**Source information:**
======

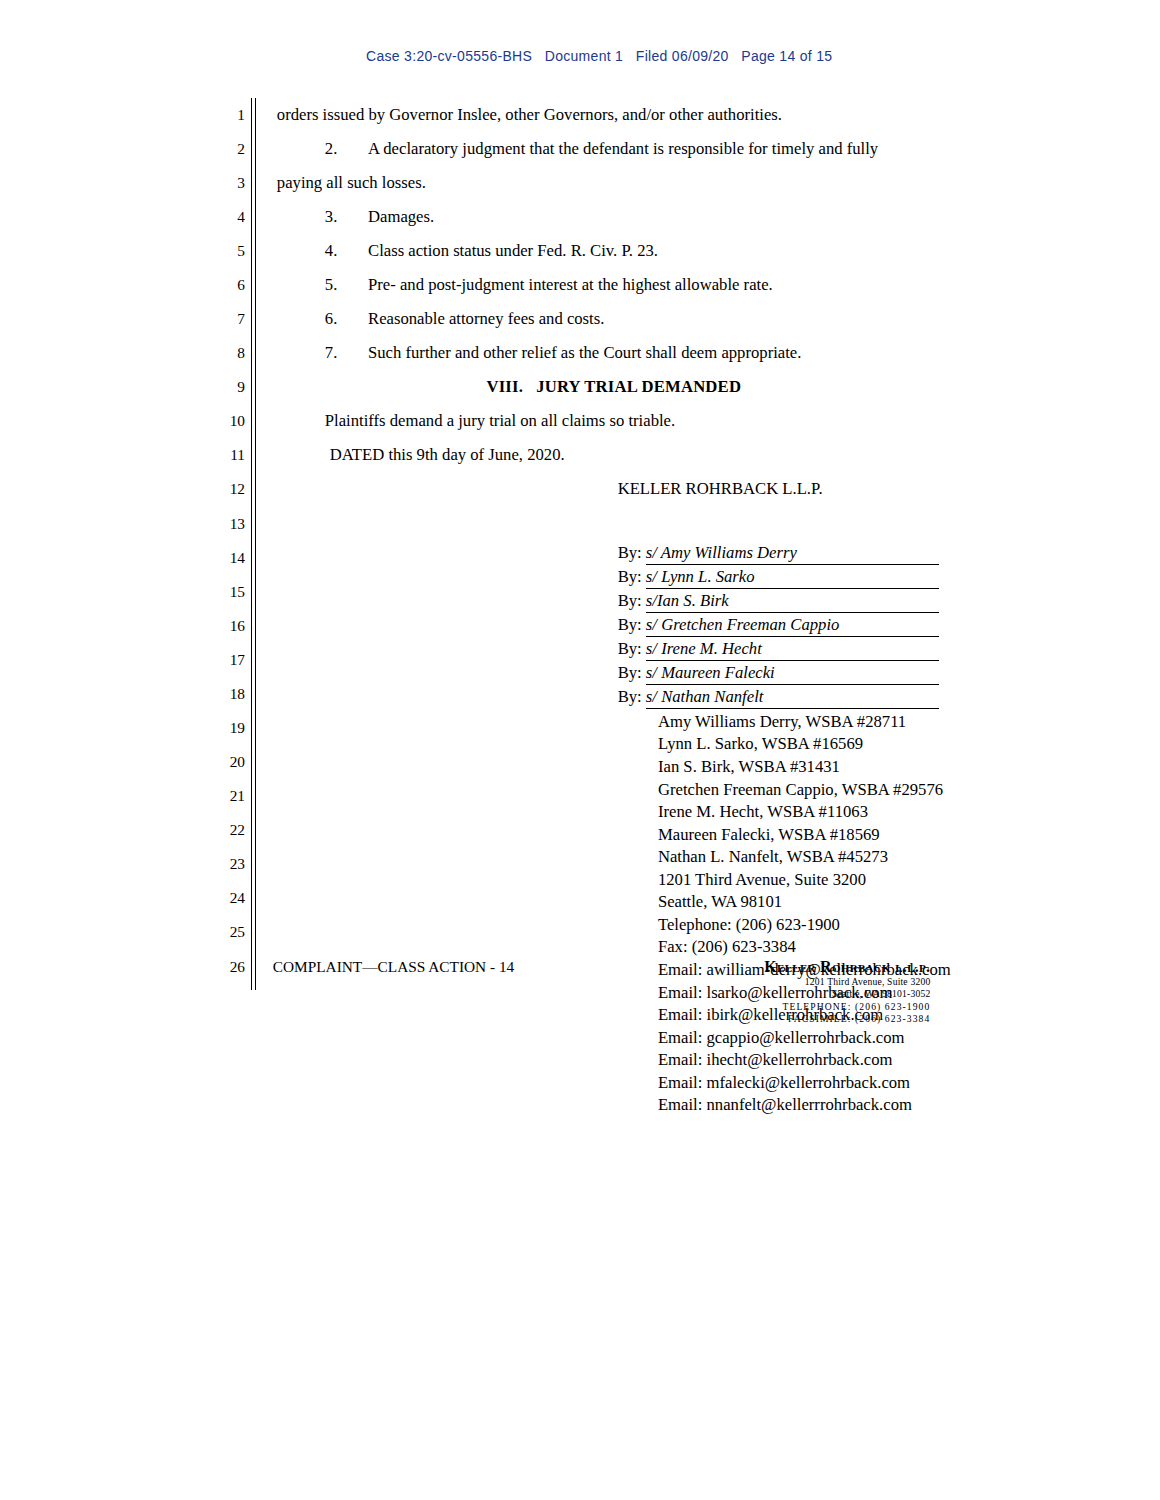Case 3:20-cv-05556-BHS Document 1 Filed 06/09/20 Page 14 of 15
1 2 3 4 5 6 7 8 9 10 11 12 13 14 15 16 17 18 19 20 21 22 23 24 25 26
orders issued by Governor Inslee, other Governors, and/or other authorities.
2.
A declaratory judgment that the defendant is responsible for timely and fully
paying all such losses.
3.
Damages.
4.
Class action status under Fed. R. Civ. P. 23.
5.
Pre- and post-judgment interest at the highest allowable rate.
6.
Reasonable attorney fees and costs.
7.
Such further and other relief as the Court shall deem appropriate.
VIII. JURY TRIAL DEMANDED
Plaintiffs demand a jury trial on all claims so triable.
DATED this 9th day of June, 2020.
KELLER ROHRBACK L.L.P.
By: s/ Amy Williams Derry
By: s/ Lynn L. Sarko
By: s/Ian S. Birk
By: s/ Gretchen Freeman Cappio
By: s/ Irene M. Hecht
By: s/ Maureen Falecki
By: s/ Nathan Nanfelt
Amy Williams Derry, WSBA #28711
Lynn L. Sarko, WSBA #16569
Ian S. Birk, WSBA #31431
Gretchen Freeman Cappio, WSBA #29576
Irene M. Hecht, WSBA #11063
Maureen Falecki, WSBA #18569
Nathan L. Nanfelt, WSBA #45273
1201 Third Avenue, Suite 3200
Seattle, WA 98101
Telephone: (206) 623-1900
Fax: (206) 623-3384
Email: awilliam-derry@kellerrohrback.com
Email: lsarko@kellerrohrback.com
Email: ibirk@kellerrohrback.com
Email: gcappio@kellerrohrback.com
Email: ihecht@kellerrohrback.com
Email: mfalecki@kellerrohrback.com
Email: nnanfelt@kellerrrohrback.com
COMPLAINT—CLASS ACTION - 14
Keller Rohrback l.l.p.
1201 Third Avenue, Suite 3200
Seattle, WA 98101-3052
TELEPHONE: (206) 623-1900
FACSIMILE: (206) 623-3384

======

**Task objective:** Copy exactly, and only, the lines from the line containing "Gretchen Freeman Cappio, WSBA #29576" to the end of the listing, with both ends included.

**Task response:**
Gretchen Freeman Cappio, WSBA #29576
Irene M. Hecht, WSBA #11063
Maureen Falecki, WSBA #18569
Nathan L. Nanfelt, WSBA #45273
1201 Third Avenue, Suite 3200
Seattle, WA 98101
Telephone: (206) 623-1900
Fax: (206) 623-3384
Email: awilliam-derry@kellerrohrback.com
Email: lsarko@kellerrohrback.com
Email: ibirk@kellerrohrback.com
Email: gcappio@kellerrohrback.com
Email: ihecht@kellerrohrback.com
Email: mfalecki@kellerrohrback.com
Email: nnanfelt@kellerrrohrback.com
COMPLAINT—CLASS ACTION - 14
Keller Rohrback l.l.p.
1201 Third Avenue, Suite 3200
Seattle, WA 98101-3052
TELEPHONE: (206) 623-1900
FACSIMILE: (206) 623-3384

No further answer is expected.